A depiction of space travel by wormhole. Photo by Les Bossinas/NASA
WASHINGTON, Nov. 25 (UPI) -- In director Christopher Nolan's new film "Interstellar," actor Matthew McConaughey's character Cooper leads a crew of astronauts into deep space on a mission to save humanity. They travel by way of wormhole, a technique that has become of trope of intergalactic science fiction. Now, the expert who oversaw the film's scientific bonafides suggests traversable wormholes are unlikely to ever be a reality.
"The jury is not in, so we just don't know," astrophysicist Kip Thorne, a researcher at the California Institute of Technology, told Space.com in a recent interview. "But there are very strong indications that wormholes that a human could travel through are forbidden by the laws of physics. That's sad, that's unfortunate, but that's the direction in which things are pointing."

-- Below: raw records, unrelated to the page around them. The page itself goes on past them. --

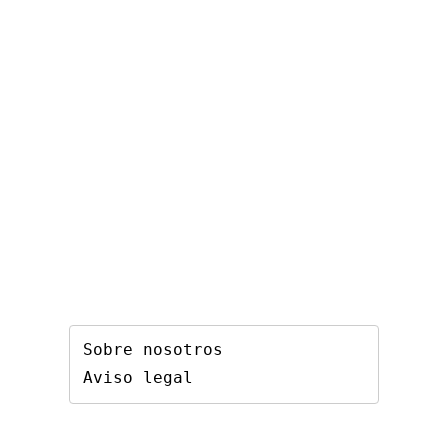
Sobre nosotros
Aviso legal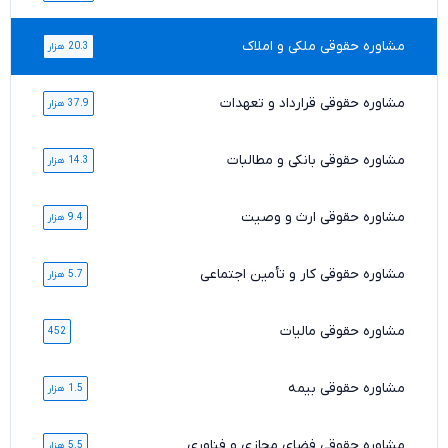
مشاوره حقوقی ملکی و املاک
20.3 هزار
مشاوره حقوقی قرارداد و تعهدات
37.9 هزار
مشاوره حقوقی بانکی و مطالبات
14.3 هزار
مشاوره حقوقی ارث و وصیت
9.4 هزار
مشاوره حقوقی کار و تأمین اجتماعی
5.7 هزار
مشاوره حقوقی مالیات
452
مشاوره حقوقی بیمه
1.5 هزار
مشاوره حقوقی فضای مجازی و فناوری
5.5 هزار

Wormholes -- a component of Einstein's theory of relativity -- are interstellar tunnels that connect to disparate points on the space-time continuum. Traveling through one would be like taking a massive shortcut that bypasses vast cosmic distances.

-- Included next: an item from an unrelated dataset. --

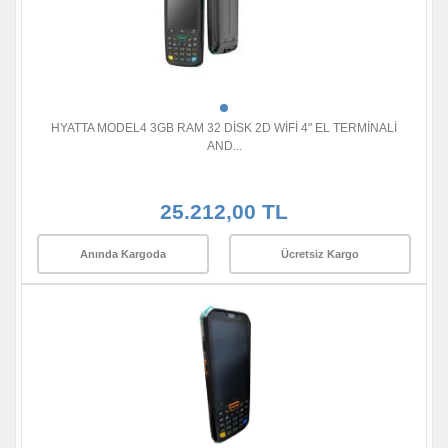
HYATTA MODEL4 3GB RAM 32 DİSK 2D WİFİ 4" EL TERMİNALİ
AND...
25.212,00 TL
Anında Kargoda
Ücretsiz Kargo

Scientists don't have observational evidence of wormholes; they're purely theoretical. But even if they do exist, Thorne says traveling through one is probably impossible. The reason: There's no way to keep them stable and open.
"Wormholes -- if you don't have something threading through them to hold them open -- the walls will basically collapse so fast that nothing can go through them," Thorne explained.
Although previous quantum physics experiments show it's possible to generate the kind of negative energy that could theoretically open a wormhole, Thorne says: "We have very strong, but not firm, indications that you can never get enough negative energy that repels and keeps the wormhole's walls open; you can never get enough to do that."
Ironically, it was the 1997 film "Contact" that first introduced the concept of space travel by wormhole, and ultimately inspired scientists like Thorne and others to take a more serious look at the scientific hypotheticals. That movie, which was inspired by Carl Sagan's 1985 book by the same name, also starred McConaughey.
A few scientists have been critical of the film's foundation in quantum physics and America's most famous science communicator, Neil deGrasse Tyson, recently weighed in with his explanation of what the movie got right and wrong.
But Thorne told The Daily Beast the criticism doesn't bother him much. "I have thick skin -- I've been around the block a few times," he said.
Thick-skinned and honest -- he willingly admitted that "the science had to be compromised in order to make a great movie."